What I've done so far: Trivially, this definition of $f$ makes $g(x_{1}, ..., x_{n})=(x_{1}-b_{1}+a_{1}, ..., x_{n}-b_{n}+a_{n})$ an inverse. Let $\delta_{1}=d(a,b), \quad \delta_{2}=d(f(a),f(b))=\left( (b_{1}, ..., b_{n}), (2b_{1}-a_{1}, ..., 2b_{n}-a_{n})\right)$. To prove topological equivalence from the definition would be to prove that $f$ and $g$ are continuous.
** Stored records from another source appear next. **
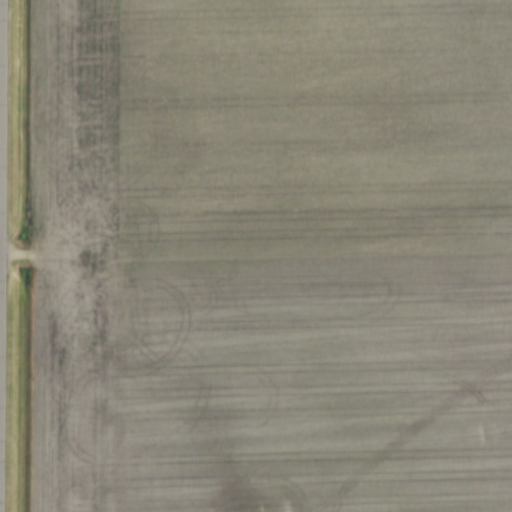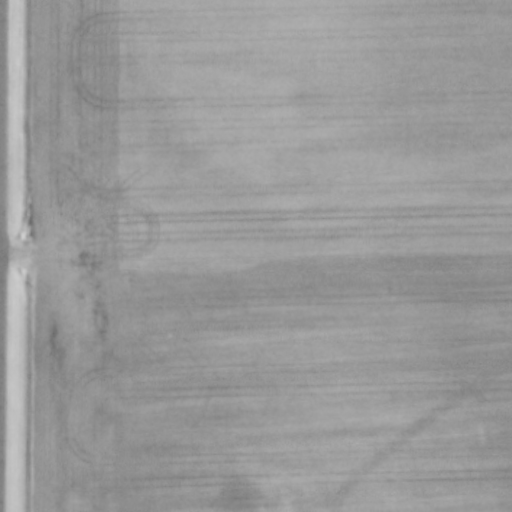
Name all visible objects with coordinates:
road: (1, 217)
road: (0, 255)
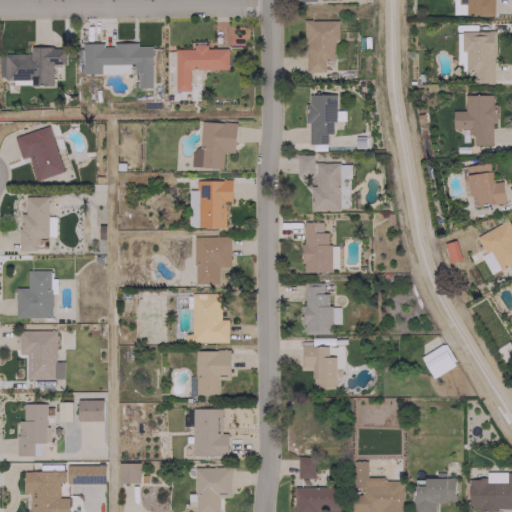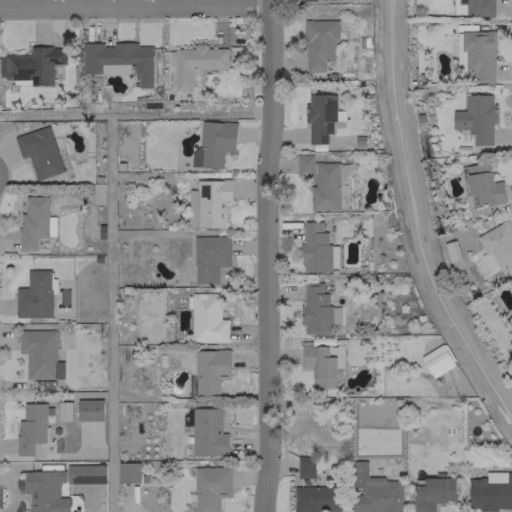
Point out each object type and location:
building: (307, 1)
road: (135, 5)
building: (477, 6)
building: (318, 43)
building: (478, 53)
building: (118, 60)
building: (196, 62)
building: (32, 64)
building: (321, 117)
building: (476, 117)
building: (212, 144)
building: (39, 152)
building: (322, 180)
building: (482, 186)
building: (483, 186)
building: (208, 202)
building: (34, 222)
building: (94, 226)
building: (496, 245)
building: (317, 249)
building: (451, 250)
road: (267, 256)
building: (209, 257)
building: (35, 294)
building: (317, 310)
building: (206, 318)
building: (39, 354)
building: (436, 360)
building: (319, 365)
building: (209, 370)
building: (88, 409)
building: (30, 428)
building: (207, 432)
building: (304, 467)
building: (128, 472)
building: (56, 485)
building: (210, 487)
building: (490, 491)
building: (374, 492)
building: (431, 492)
building: (316, 498)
So let $\varepsilon>0,\quad x\in\Bbb R^n$ be given. We want to find a neighborhood of $x$ such that $y\in B(x,\delta)$ implies $d(f(x),f(y))<\varepsilon$. At this point I've just been trying to wrangle $d(f(x),f(y))$ by Algebra to get into a format where I could constrain $x,y$ by some amount and get the desired result. My Algebra so far:
For easy notation, let $(x_{1}+b_{1}-a_{1}, ..., x_{n}+b_{n}-a_{n})$ be written $x+b-a$, for instance. Then
$d(f(x),f(y)) = d(x+b-a, y+b-a) \leq d(x+b-a, y) + d(y, y+b-a) \leq d(y, x) + d(x, x+b-a) + d(y,y+b-a)$.
At this point I don't see where to go from here.
I assume that $d$ is the metric induced by a norm, as usual in $\mathbb{R}^n$. Then $d(f(x),f(y))=d(x+b-a,y+b-a)=d(x,y)$ since norms are invariant under translation.